In a sign of the growing closeness of Russia and China, Putin and Xi are communicating with each other more than ever.
While the Ukraine invasion and growing tensions over Taiwan have been factors moving the two closer together, the reality is that this is a trend that has been in the making for well over a decade. China’s ambition to dramatically reduce western influence, and Russia’s drive to re-establish the Soviet empire against the wishes of American and its allies have produced a commonality of interest that grows more intense each year.

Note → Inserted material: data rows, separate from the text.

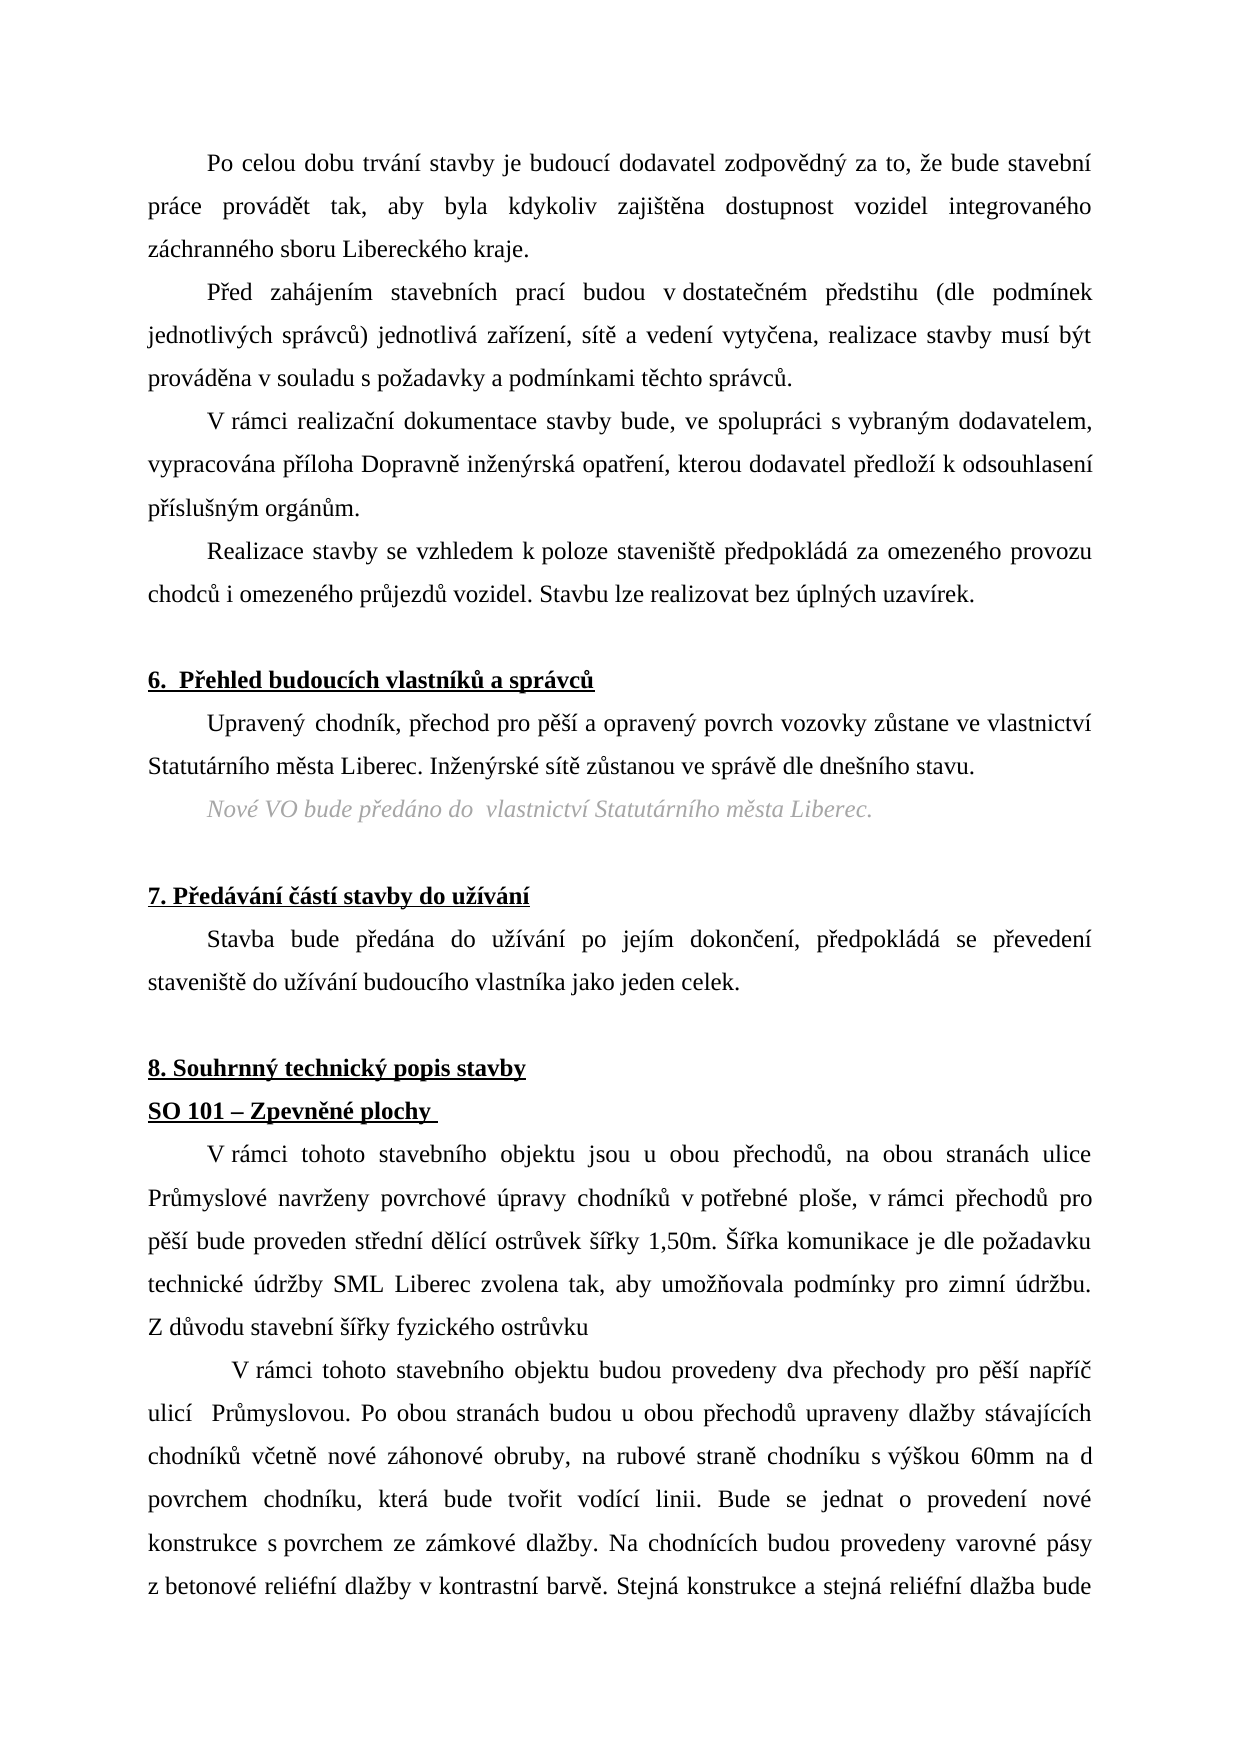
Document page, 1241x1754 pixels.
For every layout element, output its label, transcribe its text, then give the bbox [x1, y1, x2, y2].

text 8. Souhrnný technický popis stavby [148, 1053, 1093, 1082]
text 6. Přehled budoucích vlastníků a správců [148, 665, 1093, 694]
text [148, 1355, 1093, 1599]
text Po celou dobu trvání stavby je budoucí dodavatel zodpovědný za to, že bude stavební práce provádět tak, aby byla kdykoliv zajištěna dostupnost vozidel integrovaného záchranného sboru Libereckého kraje. [148, 148, 1093, 263]
text Před zahájením stavebních prací budou v dostatečném předstihu (dle podmínek jednotlivých správců) jednotlivá zařízení, sítě a vedení vytyčena, realizace stavby musí být prováděna v souladu s požadavky a podmínkami těchto správců. [148, 277, 1093, 392]
text 7. Předávání částí stavby do užívání [148, 881, 1093, 909]
text Nové VO bude předáno do vlastnictví Statutárního města Liberec. [148, 794, 1093, 823]
text Stavba bude předána do užívání po jejím dokončení, předpokládá se převedení staveniště do užívání budoucího vlastníka jako jeden celek. [148, 924, 1093, 996]
text V rámci tohoto stavebního objektu jsou u obou přechodů, na obou stranách ulice Průmyslové navrženy povrchové úpravy chodníků v potřebné ploše, v rámci přechodů pro pěší bude proveden střední dělící ostrůvek šířky 1,50m. Šířka komunikace je dle požadavku technické údržby SML Liberec zvolena tak, aby umožňovala podmínky pro zimní údržbu. Z důvodu stavební šířky fyzického ostrůvku [148, 1139, 1093, 1341]
text Realizace stavby se vzhledem k poloze staveniště předpokládá za omezeného provozu chodců i omezeného průjezdů vozidel. Stavbu lze realizovat bez úplných uzavírek. [148, 536, 1093, 608]
text SO 101 – Zpevněné plochy [148, 1096, 1093, 1125]
text V rámci realizační dokumentace stavby bude, ve spolupráci s vybraným dodavatelem, vypracována příloha Dopravně inženýrská opatření, kterou dodavatel předloží k odsouhlasení příslušným orgánům. [148, 406, 1093, 521]
text Upravený chodník, přechod pro pěší a opravený povrch vozovky zůstane ve vlastnictví Statutárního města Liberec. Inženýrské sítě zůstanou ve správě dle dnešního stavu. [148, 708, 1093, 780]
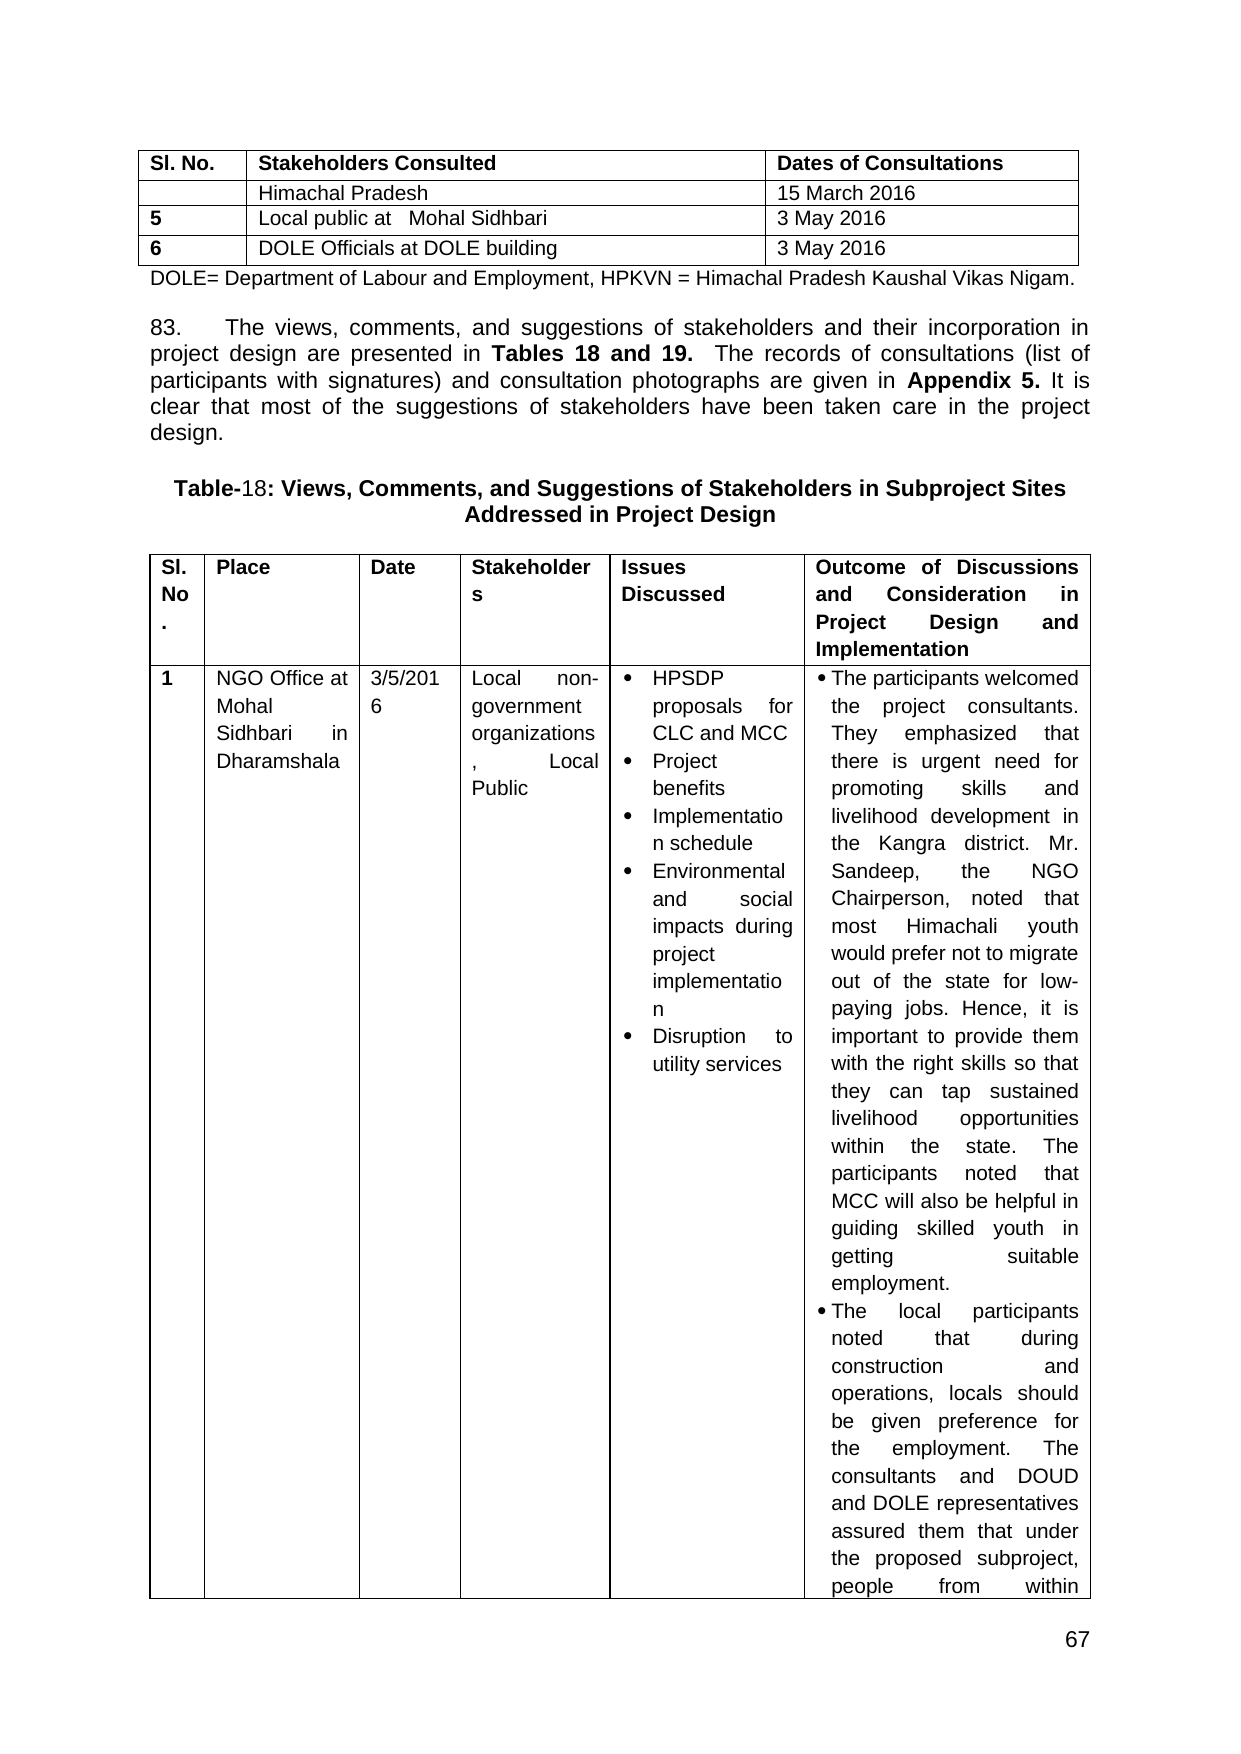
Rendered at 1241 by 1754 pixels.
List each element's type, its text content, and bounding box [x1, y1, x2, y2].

table_header Date [360, 555, 460, 665]
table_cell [805, 666, 1090, 1598]
table_header Outcome of Discussions and Consideration in Project Design and Implementation [805, 555, 1090, 665]
table_cell 3 May 2016 [766, 236, 1078, 265]
text Table-18: Views, Comments, and Suggestions of Stakeholders in Subproject Sites Addressed in Project Design [150, 474, 1090, 527]
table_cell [766, 181, 1078, 205]
table_cell 3/5/2016 [360, 666, 460, 1598]
table_header Stakeholders Consulted [247, 151, 765, 180]
table_cell Local public at Mohal Sidhbari [247, 206, 765, 235]
table_cell 4 [139, 181, 246, 205]
table_header Place [205, 555, 359, 665]
table_cell 5 [139, 206, 246, 235]
table_header Issues Discussed [611, 555, 804, 665]
list The views, comments, and suggestions of stakeholders and their incorporation in project design are presented in Tables 18 and 19. The records of consultations (list of participants with signatures) and consultation photographs are given in Appendix 5. It is clear that most of the suggestions of stakeholders have been taken care in the project design. [150, 314, 1090, 446]
table_cell 6 [139, 236, 246, 265]
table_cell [205, 666, 359, 1598]
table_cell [247, 181, 765, 205]
text DOLE= Department of Labour and Employment, HPKVN = Himachal Pradesh Kaushal Vikas Nigam. [150, 266, 1090, 290]
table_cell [461, 666, 609, 1598]
table_header Sl. No. [139, 151, 246, 180]
table_header Sl. No. [151, 555, 204, 665]
table_header Dates of Consultations [766, 151, 1078, 180]
table_header Stakeholders [461, 555, 609, 665]
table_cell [611, 666, 804, 1598]
table_cell 3 May 2016 [766, 206, 1078, 235]
table_cell 1 [151, 666, 204, 1598]
table_cell DOLE Officials at DOLE building [247, 236, 765, 265]
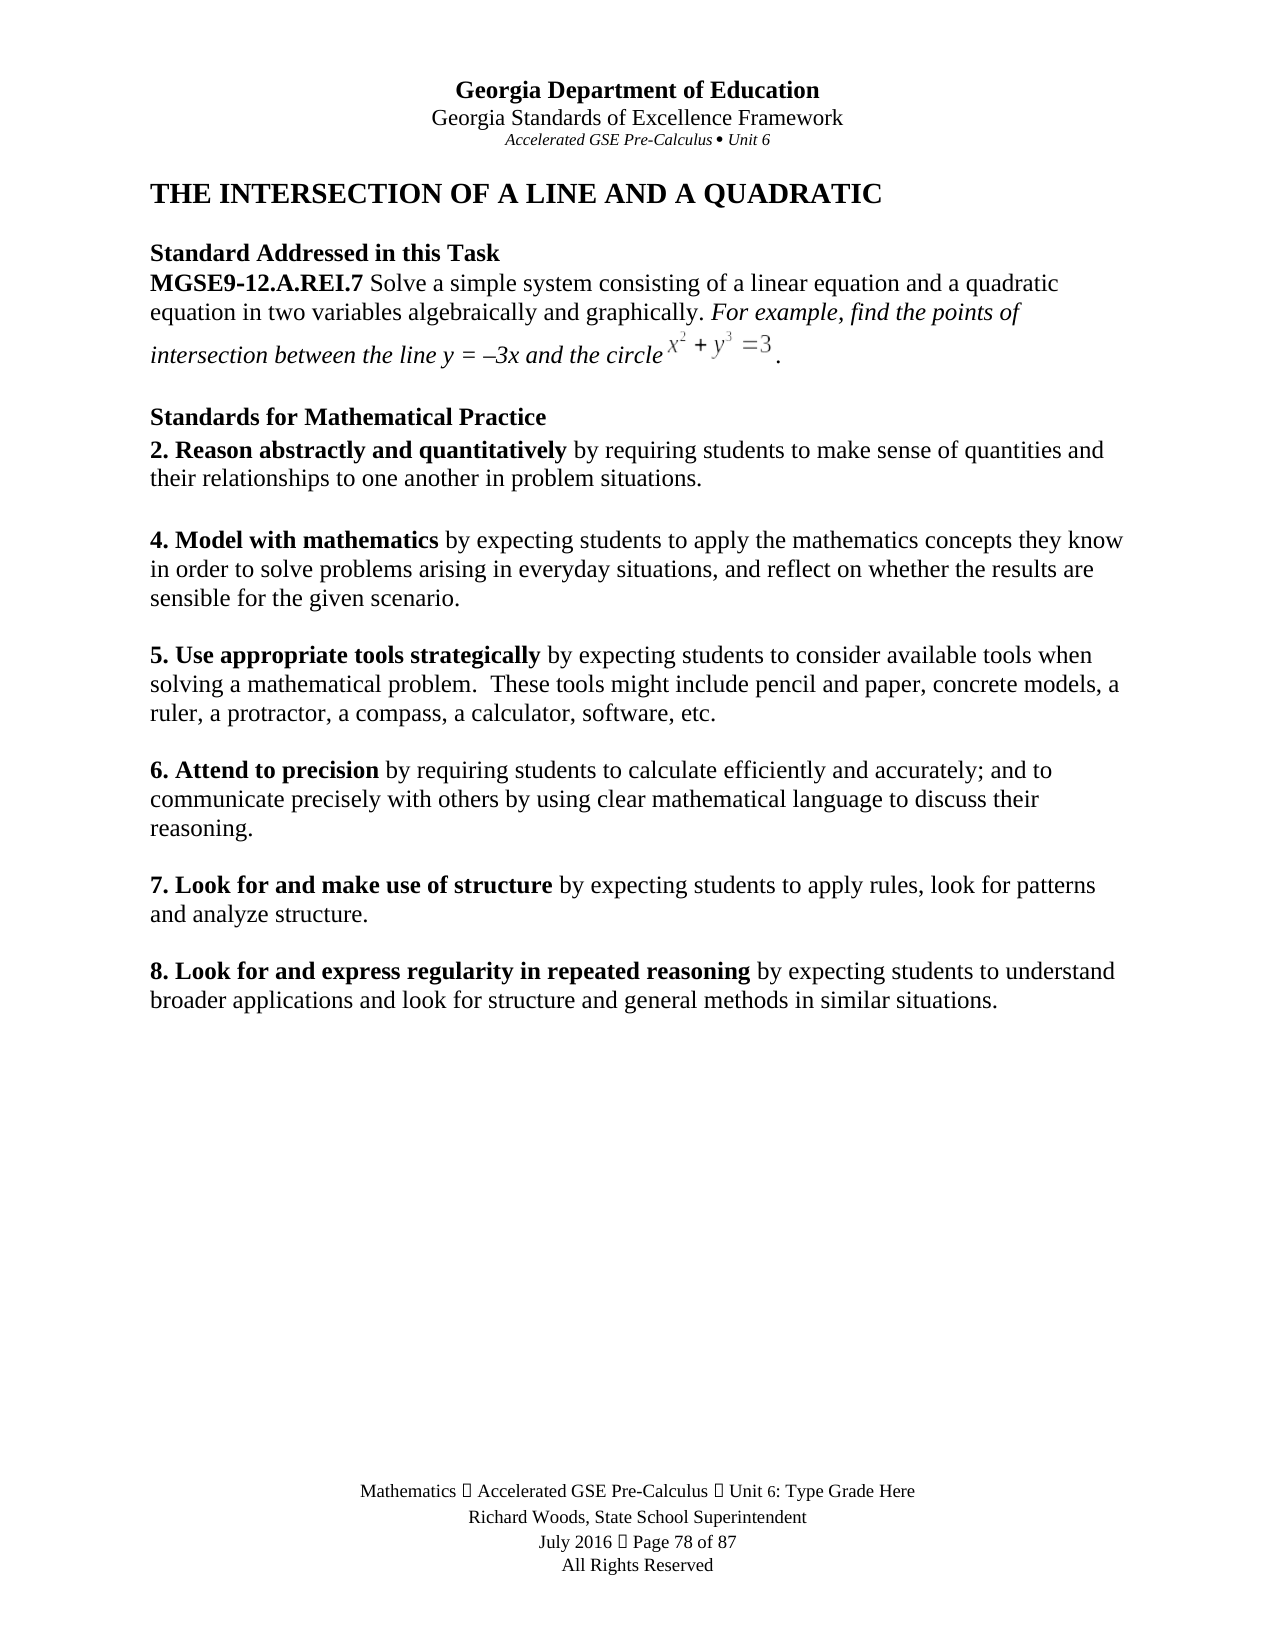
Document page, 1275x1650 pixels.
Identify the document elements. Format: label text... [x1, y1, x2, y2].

text 5. Use appropriate tools strategically by expecting students to consider available tools when solving a mathematical problem. These tools might include pencil and paper, concrete models, a ruler, a protractor, a compass, a calculator, software, etc. [150, 640, 1125, 726]
text THE INTERSECTION OF A LINE AND A QUADRATIC [150, 176, 1125, 209]
text MGSE9‐12.A.REI.7 Solve a simple system consisting of a linear equation and a quadratic equation in two variables algebraically and graphically. For example, find the points of intersection between the line y = –3x and the circle. [150, 267, 1125, 369]
text 6. Attend to precision by requiring students to calculate efficiently and accurately; and to communicate precisely with others by using clear mathematical language to discuss their reasoning. [150, 755, 1125, 841]
text 7. Look for and make use of structure by expecting students to apply rules, look for patterns and analyze structure. [150, 870, 1125, 928]
text 8. Look for and express regularity in repeated reasoning by expecting students to understand broader applications and look for structure and general methods in similar situations. [150, 956, 1125, 1014]
text 2. Reason abstractly and quantitatively by requiring students to make sense of quantities and their relationships to one another in problem situations. [150, 435, 1125, 492]
text 4. Model with mathematics by expecting students to apply the mathematics concepts they know in order to solve problems arising in everyday situations, and reflect on whether the results are sensible for the given scenario. [150, 525, 1125, 611]
text Standard Addressed in this Task [150, 238, 1125, 267]
text Standards for Mathematical Practice [150, 402, 1125, 430]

Moscow’s and Beijing’s economies have become more intertwined since Putin’s invasion of Ukraine. According to Russia’s semi-official RT news source, “Russia is now in the top three markets for yuan (Chinese currency) payments. The change has come rapidly…Last month, Russian businesses and financial institutions were reportedly involved in nearly 4% of international yuan payments by value, compared to only 1.42% recorded in June…Earlier this week, data tracked by the Moscow Exchange showed that yuan-ruble trading has outpaced the dollar-ruble pairing for the first time, while the yuan-ruble pair exceeded volumes in the euro-ruble pair in late July.”
Radio Free Europe reports that “China’s growing appetite for discounted Russian oil has made it the leading financier of the Kremlin’s war in Ukraine by giving Moscow a reliable revenue source that blunts the impact of tough Western sanctions against its economy…China has overtaken Germany as the biggest single buyer of Russian energy… helping to fill a gap left by Europe, Russia’s biggest export market…Despite being sold at a steep discount, the purchases — along with climbing oil prices — have allowed Russian revenues to grow in the face of Western pressure and given Moscow a crucial financial lifeline to keep funding its war effort.
Energy, of course, is the linchpin of Sino-Russian commerce. A Voice of America analysis found that Russia has overtaken Saudi Arabia to become China’s top oil provider as the West sanctions Moscow’s energy exports…Beijing has refused to publicly condemn Moscow’s war and has instead exacted economic gains from its isolated neighbor.”
Defying international sanctions, Beijing has adopted a policy of “no limits” on trade between the two giant nations. While the U.S. and Europe have crippled their economies with “green” restrictions, Russian sources boast that China purchased 7.42 million tons of Russian coal last month, noting that “China is Russia’s largest coal buyer, taking in more than 50 million tons of the commodity worth $7.4 billion last year via rail and sea, from Russia’s Far East. Russia accounted for roughly 15% of China’s total coal imports.”
The Congressional Research Service reports that Since 2014, China and Russia have reached agreements in trade, energy, finance, technology, and aerospace, while increasing diplomatic and defense cooperation. Bilateral trade has expanded since 2014, but flows are asymmetric. In 2021, China accounted for 18% of Russia’s trade while Russia represented a 2% share of China’s trade. China’s share of Russia’s trade has steadily grown from 11% in 2013, largely at the expense of the European Union.
Even greater growth can be expected. On August 6, Wang Wentao, Minister of Commerce, and Maksim Reshetnikov, Minister of Economic Development of Russia, co-chaired the 25th meeting of the Economic and Trade Cooperation Sub-committee of the China-Russia Prime Ministers’ Regular Meeting Committee. According to the Chinese trade ministry, “The two sides exchanged in-depth views on developing bilateral trade, strengthening cooperation on emerging and key areas, promoting trade and investment facilitation, and deepening cooperation in multilateral arena, and reached several consensuses.”